Frankia bacteria are gram positive and filamentous and they produce spores. Root nodule bacteria survive in roots of susceptible legumes and, for varying periods of time, in the soil. Continued growth of the same legume in the soil tends to build up the population of nodule bacteria affecting that legume.

Where does bacterium frankia ALNI live?

Frankia alni is a Gram-positive species of actinomycete filamentous bacterium that lives in symbiosis with actinorhizal plants in the genus Alnus. It is a nitrogen-fixing bacterium and forms nodules on the roots of alder trees.

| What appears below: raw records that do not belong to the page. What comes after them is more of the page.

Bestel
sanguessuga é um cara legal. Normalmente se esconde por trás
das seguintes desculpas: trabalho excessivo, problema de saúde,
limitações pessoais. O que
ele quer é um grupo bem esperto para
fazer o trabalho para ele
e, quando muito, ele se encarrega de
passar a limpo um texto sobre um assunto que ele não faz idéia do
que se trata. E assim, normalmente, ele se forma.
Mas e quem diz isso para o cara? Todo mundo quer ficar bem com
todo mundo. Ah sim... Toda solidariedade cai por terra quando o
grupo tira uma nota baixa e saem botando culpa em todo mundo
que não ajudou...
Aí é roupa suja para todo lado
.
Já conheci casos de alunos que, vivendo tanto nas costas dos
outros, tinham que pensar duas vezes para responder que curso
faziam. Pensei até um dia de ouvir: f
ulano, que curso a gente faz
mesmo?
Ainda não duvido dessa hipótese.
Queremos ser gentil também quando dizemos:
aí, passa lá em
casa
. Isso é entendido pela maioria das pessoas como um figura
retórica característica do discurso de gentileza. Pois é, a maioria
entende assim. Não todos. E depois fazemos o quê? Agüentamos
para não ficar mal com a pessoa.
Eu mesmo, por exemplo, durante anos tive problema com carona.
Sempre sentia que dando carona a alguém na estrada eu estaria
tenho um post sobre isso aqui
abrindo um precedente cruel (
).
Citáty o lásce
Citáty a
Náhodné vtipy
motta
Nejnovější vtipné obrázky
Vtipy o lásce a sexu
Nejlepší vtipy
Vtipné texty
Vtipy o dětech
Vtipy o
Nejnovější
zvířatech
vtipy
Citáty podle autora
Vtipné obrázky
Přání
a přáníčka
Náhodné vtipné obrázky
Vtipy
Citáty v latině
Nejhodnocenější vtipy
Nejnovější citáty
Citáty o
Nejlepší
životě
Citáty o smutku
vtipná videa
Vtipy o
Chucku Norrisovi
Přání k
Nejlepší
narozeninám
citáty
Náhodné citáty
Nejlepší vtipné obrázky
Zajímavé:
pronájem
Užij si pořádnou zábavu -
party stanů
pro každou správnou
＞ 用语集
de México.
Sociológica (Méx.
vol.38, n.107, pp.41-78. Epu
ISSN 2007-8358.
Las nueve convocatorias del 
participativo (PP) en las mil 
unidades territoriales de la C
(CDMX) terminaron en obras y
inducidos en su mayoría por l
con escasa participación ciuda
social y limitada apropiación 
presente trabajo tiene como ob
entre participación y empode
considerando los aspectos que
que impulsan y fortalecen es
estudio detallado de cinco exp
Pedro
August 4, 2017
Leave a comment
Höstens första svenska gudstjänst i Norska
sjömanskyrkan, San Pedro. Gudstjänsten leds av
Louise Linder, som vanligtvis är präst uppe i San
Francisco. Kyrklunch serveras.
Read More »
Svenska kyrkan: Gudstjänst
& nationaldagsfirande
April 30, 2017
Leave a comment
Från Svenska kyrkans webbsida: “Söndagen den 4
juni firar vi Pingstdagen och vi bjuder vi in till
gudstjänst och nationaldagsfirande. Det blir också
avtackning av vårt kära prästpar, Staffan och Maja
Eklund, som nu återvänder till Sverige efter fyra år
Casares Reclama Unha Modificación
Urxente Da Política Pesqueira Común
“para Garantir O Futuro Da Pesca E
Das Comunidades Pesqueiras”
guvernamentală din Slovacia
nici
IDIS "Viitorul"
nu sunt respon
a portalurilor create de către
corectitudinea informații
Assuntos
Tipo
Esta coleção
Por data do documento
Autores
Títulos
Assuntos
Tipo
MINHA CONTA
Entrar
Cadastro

What is the difference between Rhizobium and Frankia?

Frankia is a genus of soil actinomycetes in the family Frankiaceae that fix nitrogen, both under symbiotic and free-living aerobic conditions, while most rhizobia do not (Benson and Silvester, 1993).

Is Frankia autotrophic or heterotrophic?

heterotrophic
Frankia is heterotrophic as it do not contain chlorophyll so cannot synthesize its own food.

What is common in Frankia and Rhizobium?

(a) Are free- living in soil, but as a symbiont for atmospheric nitrogen fixation. (b) Produce nodules on the roots of leguminous plants.